**Directions**:
Reproduce every line below exactly as written; do not include the images.

'''

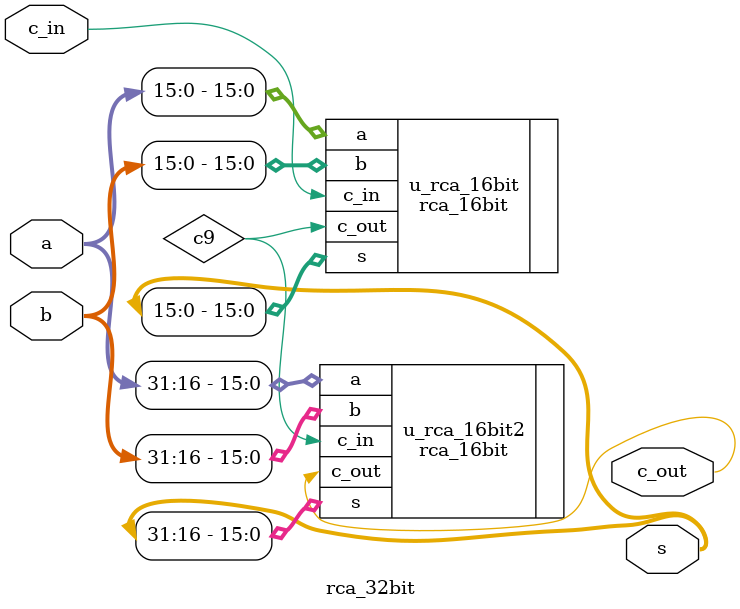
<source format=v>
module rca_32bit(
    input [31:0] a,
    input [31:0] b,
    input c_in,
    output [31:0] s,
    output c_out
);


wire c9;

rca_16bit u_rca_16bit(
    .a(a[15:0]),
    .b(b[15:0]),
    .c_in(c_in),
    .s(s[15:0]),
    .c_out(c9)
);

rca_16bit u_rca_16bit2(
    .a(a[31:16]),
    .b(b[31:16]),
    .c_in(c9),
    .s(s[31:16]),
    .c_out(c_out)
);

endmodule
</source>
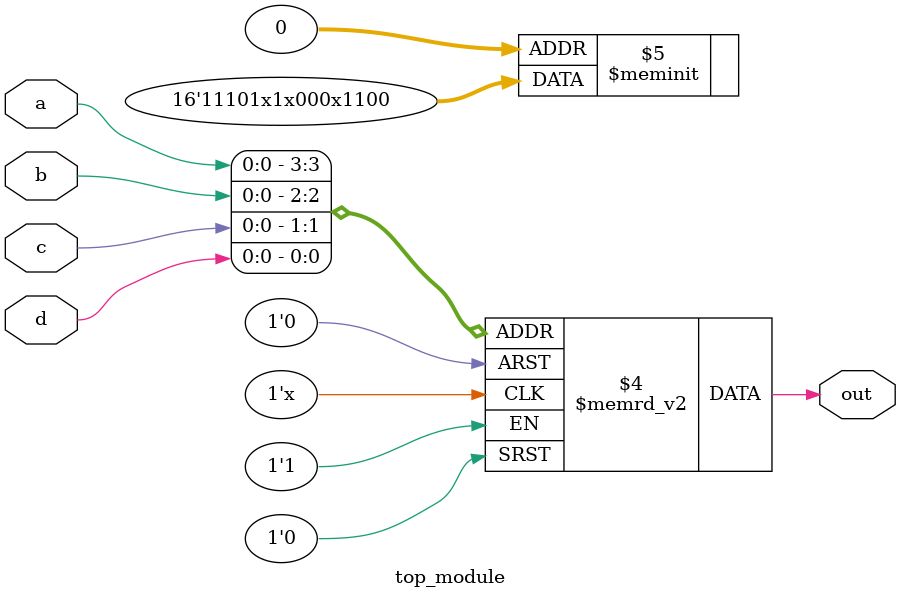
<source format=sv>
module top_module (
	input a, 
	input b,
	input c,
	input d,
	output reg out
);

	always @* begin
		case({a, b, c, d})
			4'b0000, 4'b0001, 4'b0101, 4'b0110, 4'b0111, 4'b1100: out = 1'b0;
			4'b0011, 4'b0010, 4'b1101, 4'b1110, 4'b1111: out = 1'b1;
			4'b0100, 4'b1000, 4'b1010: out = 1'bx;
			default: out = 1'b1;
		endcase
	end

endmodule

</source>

'''

**Answer to the problem**:
<source format=v>
module rca_32bit(
    input [31:0] a,
    input [31:0] b,
    input c_in,
    output [31:0] s,
    output c_out
);


wire c9;

rca_16bit u_rca_16bit(
    .a(a[15:0]),
    .b(b[15:0]),
    .c_in(c_in),
    .s(s[15:0]),
    .c_out(c9)
);

rca_16bit u_rca_16bit2(
    .a(a[31:16]),
    .b(b[31:16]),
    .c_in(c9),
    .s(s[31:16]),
    .c_out(c_out)
);

endmodule
</source>
<source format=sv>
module top_module (
	input a, 
	input b,
	input c,
	input d,
	output reg out
);

	always @* begin
		case({a, b, c, d})
			4'b0000, 4'b0001, 4'b0101, 4'b0110, 4'b0111, 4'b1100: out = 1'b0;
			4'b0011, 4'b0010, 4'b1101, 4'b1110, 4'b1111: out = 1'b1;
			4'b0100, 4'b1000, 4'b1010: out = 1'bx;
			default: out = 1'b1;
		endcase
	end

endmodule

</source>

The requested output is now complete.